Duncan Bridgeman called MAG from Sevenoaks, Kent, a peaceful, middle-class corner of the UK. It’s worlds away from the remote global climes he and Jamie Catto (Faithless) travelled to for their second One Giant Leap project. “People have lovely Rhododendrons in their gardens here, but no carrots or potatoes,” he says. “We rely on supermarkets. If the food supply broke down, it would be a very different place.” If his words have gravitas, his tone says ‘seen it all’; Bridgeman spent years producing commercial music (“you produce a lot of shit to pay the bills”) and needed something more. 2002’s One Giant Leap — a travelogue documenting the world’s oneness of spirit through image and film, was a triumph. But where this used music to illustrate unity, the follow-up is squarely about conflict and contradiction.
“For What About Me? we wanted to look at how we (the world) are unified by our collective madness – on a global level, down to the family and then the individual,” he says. “We wanted to show what’s going on, and hopefully inspire people to think about the world we’re living in. Music makes this message palatable.” Interweaving commentary from figures as diverse as academic Noam Chomsky, comedian Stephen Fry, author Eckhart Toll, Sir Bob Geldof (above right) with music footage shot around the globe, What About Me? succeeds in documenting our battle with the world’s madness, through war, capitalism, organised religion and more.

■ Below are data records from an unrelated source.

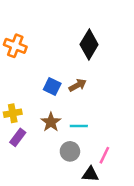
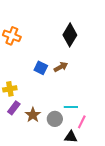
brown star: (51, 122) -> (33, 115), moved
cyan line: (79, 126) -> (71, 107), moved

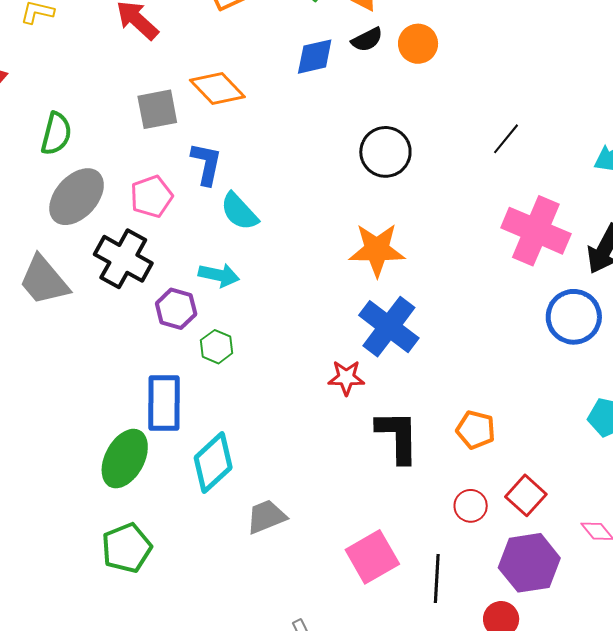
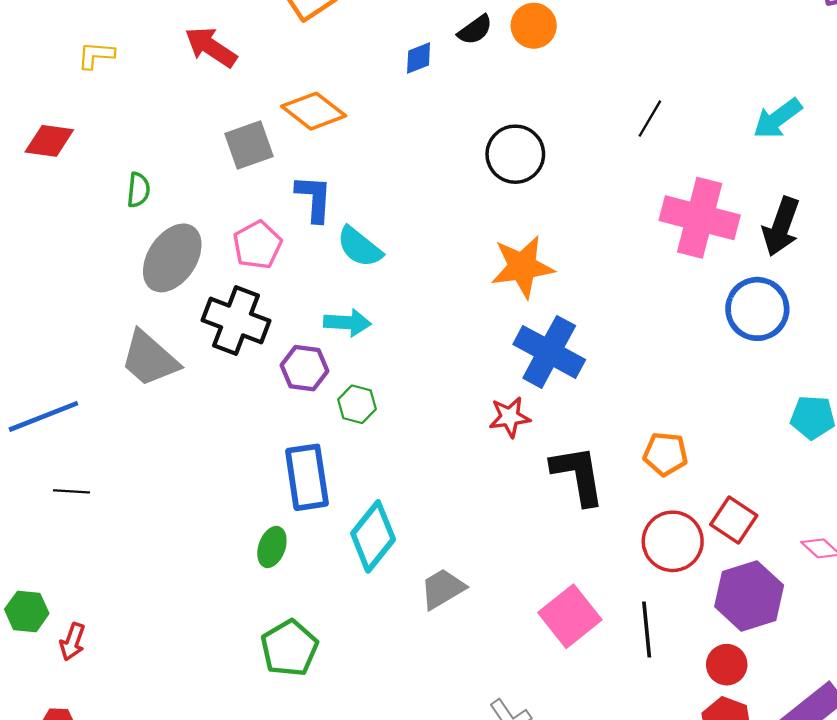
blue diamond: (315, 57) -> (419, 58), size x0.7
green semicircle: (56, 134) -> (138, 190), size x0.7
green ellipse: (125, 459) -> (272, 547), size x0.6
red circle: (471, 506) -> (673, 541), size x1.6

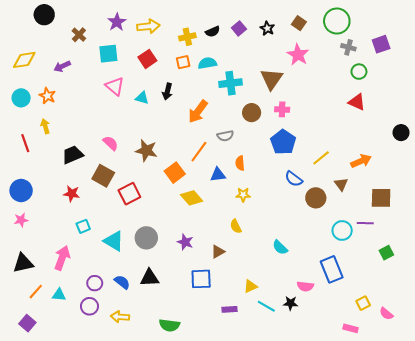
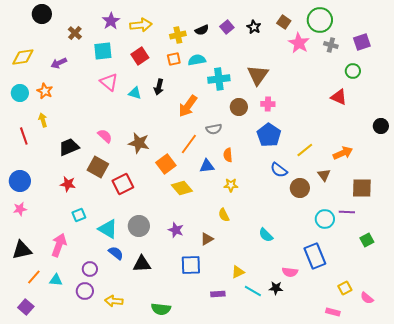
pink star: (298, 55) -> (299, 43), moved
green circle: (359, 72) -> (353, 71), moved
blue semicircle: (122, 282) -> (116, 253), moved

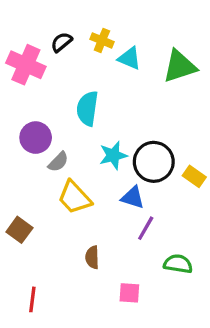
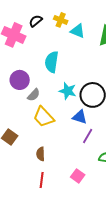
cyan star: (113, 155) -> (68, 91), turned 30
brown semicircle: (92, 257) -> (41, 154), moved
pink square: (129, 293) -> (78, 176), turned 32
red line: (32, 299) -> (42, 180), moved

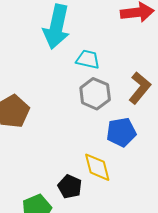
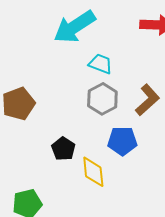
cyan arrow: (56, 27) -> (75, 27), turned 36
black pentagon: (70, 187) -> (63, 149), moved

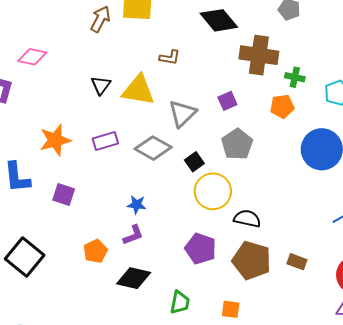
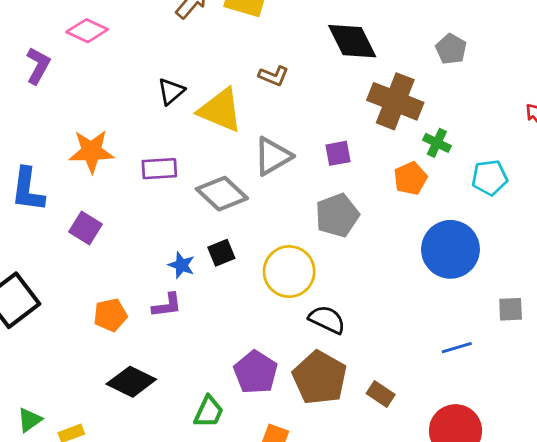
orange pentagon: (282, 106) -> (410, 178), turned -30
black square: (194, 162) -> (221, 253), moved
purple pentagon: (201, 249) -> (256, 372), moved
black diamond: (134, 278) -> (131, 382), moved

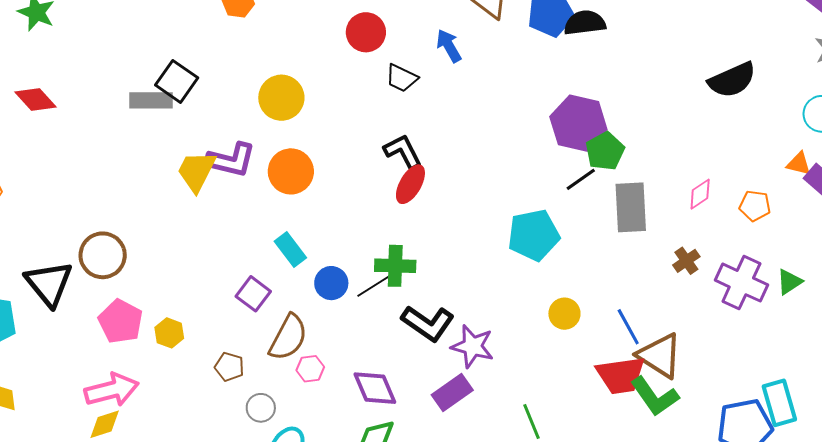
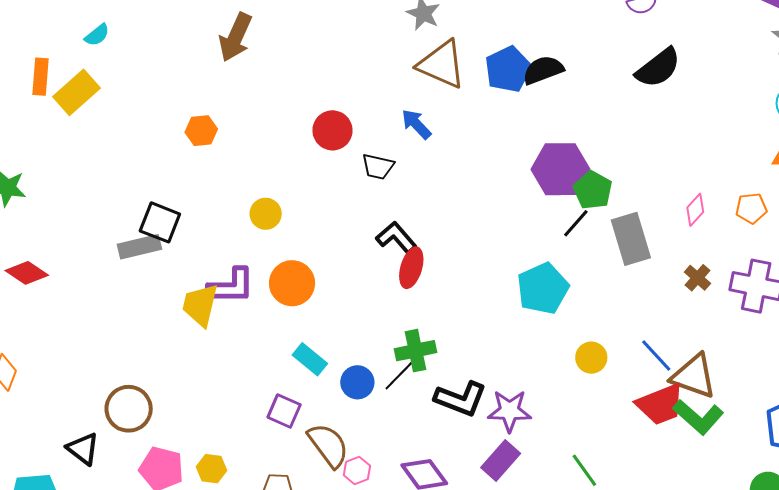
black semicircle: (732, 80) -> (658, 68), moved
yellow circle: (281, 98) -> (266, 214), size x0.7
black triangle: (49, 284) -> (83, 449), size x0.7
brown semicircle: (288, 337) -> (328, 445), turned -51

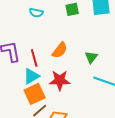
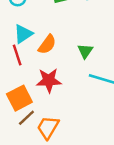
cyan triangle: (31, 76) -> (23, 34), moved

For such potentially portentous subject matter, it’s provocative and entertaining. Journeying to Asia, Brazil, The Middle East and nine African nations, Bridgeman and Catto recorded with 50 different musicians wherever they could, in villages, streets, houses; they even recorded Chinese rappers in Tiananmen Square (avoiding the prying eyes of authorities).
“When I take my music around the world and get people to join in, it’s an epiphany every time,” he offers reflectively. “It still amazes me how well the concept works. People from different places playing the same piece of music is something you’d never think would work!” Bridgeman has obviously come a long way from producing Transvision Vamp albums in the ’80s. What has One Giant Leap taught him?
“Our belief in money as a solid, dependable force has been pulled away. Maybe a belief in God is easier? A lot’s been perpetrated in the name of God, but there are many visions of God. Eckhart Toll says ‘If you try and talk to God before you realise your own madness inside, you then transmit that madness onto God.’”
What About Me? is available on DVD now.